There are multiple system workqueues. From <linux/workqueue.h>:

extern struct workqueue_struct *system_wq;
extern struct workqueue_struct *system_highpri_wq;
extern struct workqueue_struct *system_long_wq;
extern struct workqueue_struct *system_unbound_wq;
extern struct workqueue_struct *system_freezable_wq;
extern struct workqueue_struct *system_power_efficient_wq;
extern struct workqueue_struct *system_freezable_power_efficient_wq;

Has it been considered to use e.g. system_long_wq?

>> A more general question is why ibnbd needs its own queue management
>> while no other block driver needs this?
>
> Each IBNBD device promises to have a queue_depth (of say 512) on each
> of its num_cpus hardware queues. In fact we can only process a
> queue_depth inflights at once on the whole ibtrs session connecting a
> given client with a given server. Those 512 inflights (corresponding
> to the number of buffers reserved by the server for this particular
> client) have to be shared among all the devices mapped on this
> session. This leads to the situation, that we receive more requests
> than we can process at the moment. So we need to stop queues and start
> them again later in some fair fashion.

Can a single CPU really sustain a queue depth of 512 commands? Is it 
really necessary to have one hardware queue per CPU or is e.g. four 
queues per NUMA node sufficient? Has it been considered to send the 
number of hardware queues that the initiator wants to use and also the 
command depth per queue during login to the target side? That would 
allow the target side to allocate an independent set of buffers for each 
initiator hardware queue and would allow to remove the queue management 
at the initiator side. This might even yield better performance.

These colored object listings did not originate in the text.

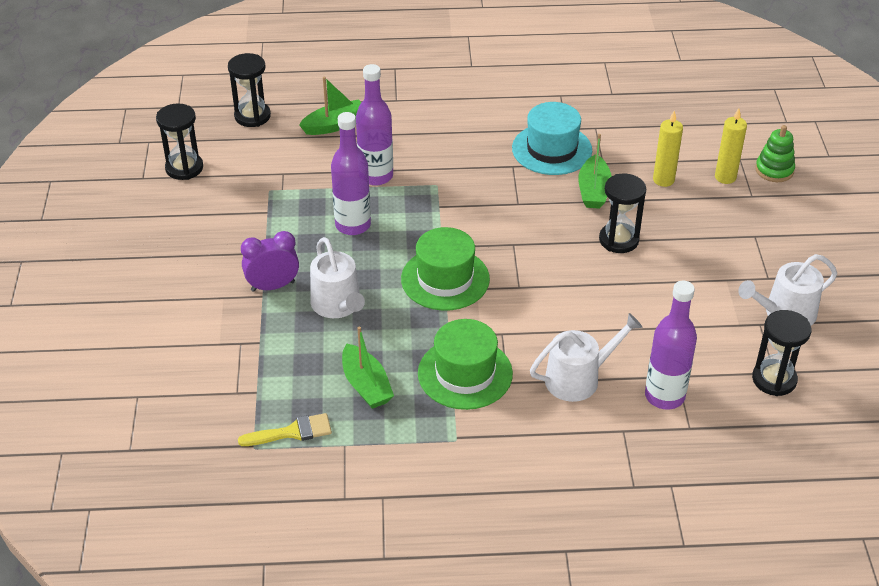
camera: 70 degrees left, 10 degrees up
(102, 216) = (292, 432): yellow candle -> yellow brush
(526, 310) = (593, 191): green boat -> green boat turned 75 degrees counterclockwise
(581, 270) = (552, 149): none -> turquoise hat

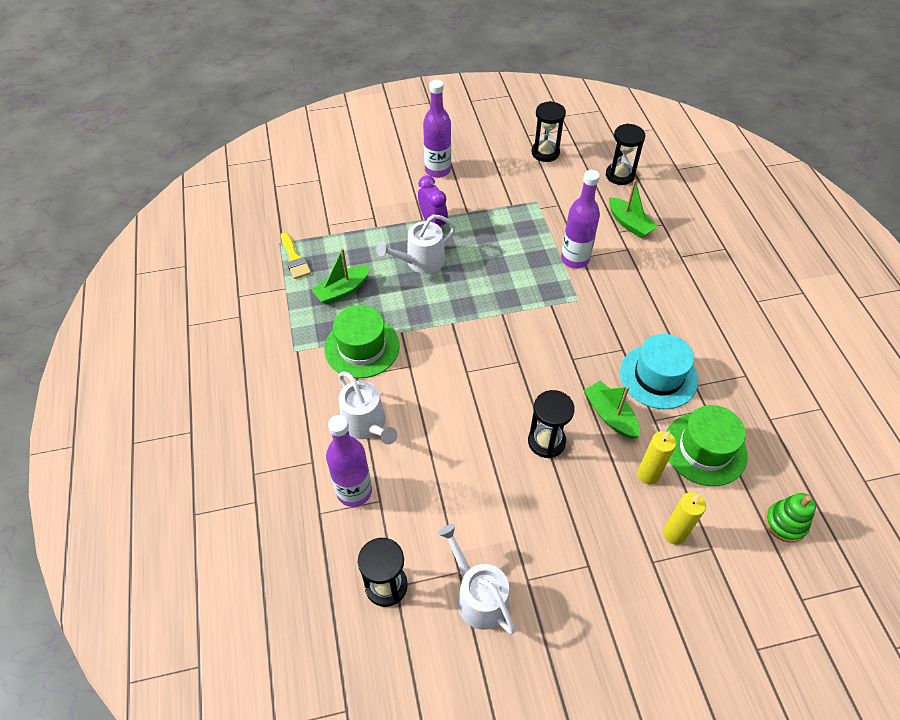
camera: 80 degrees right, 10 degrees up
(353, 225) = (511, 255): purple bottle -> purple bottle (437, 170)
(445, 279) = (464, 321): green hat -> green hat (704, 449)
(593, 191) = (610, 415): green boat -> green boat turned 60 degrees clockwise
(774, 170) = (705, 585): green stacking toy -> green stacking toy (785, 523)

>>> +static void msg_conf(void *priv, int errno)
>>> +{
>>> +     struct ibnbd_iu *iu = (struct ibnbd_iu *)priv;
>>
>> The kernel code I'm familiar with does not cast void pointers explicitly
>> into another type. Please follow that convention and leave the cast out
>> from the above and also from similar statements.
> msg_conf() is a callback which IBNBD passes down with a request to
> IBTRS when calling ibtrs_clt_request(). msg_conf() is called when a
> request is completed with a pointer to a struct defined in IBNBD. So
> IBTRS as transport doesn't know what's inside the private pointer
> which IBNBD passed down with the request, it's opaque, since struct
> ibnbd_iu is not visible in IBTRS. I will try to find how others avoid
> a cast in similar situations.

Are you aware that the C language can cast a void pointer into a 
non-void pointer implicitly, that means, without having to use a cast?


>>> +static void wait_for_ibtrs_disconnection(struct ibnbd_clt_session *sess)
>>> +__releases(&sess_lock)
>>> +__acquires(&sess_lock)
>>> +{
>>> +     DEFINE_WAIT_FUNC(wait, autoremove_wake_function);
>>> +
>>> +     prepare_to_wait(&sess->ibtrs_waitq, &wait, TASK_UNINTERRUPTIBLE);
>>> +     if (IS_ERR_OR_NULL(sess->ibtrs)) {
>>> +             finish_wait(&sess->ibtrs_waitq, &wait);
>>> +             return;
>>> +     }
>>> +     mutex_unlock(&sess_lock);
>>> +     /* After unlock session can be freed, so careful */
>>> +     schedule();
>>> +     mutex_lock(&sess_lock);
>>> +}
>>
>> This doesn't look right: any random wake_up() call can wake up this
>> function. Shouldn't there be a loop in this function that causes the
>> schedule() call to be repeated until the disconnect has happened?
> The loop is inside __find_and_get_sess(), which is calling that
> function. We need to schedule() here in order for another thread to be
> able to remove the dying session we just found and tried to get
> reference to from the list of sessions, so that we can go over the
> list again in __find_and_get_sess().

Thanks for the clarification.

Bart.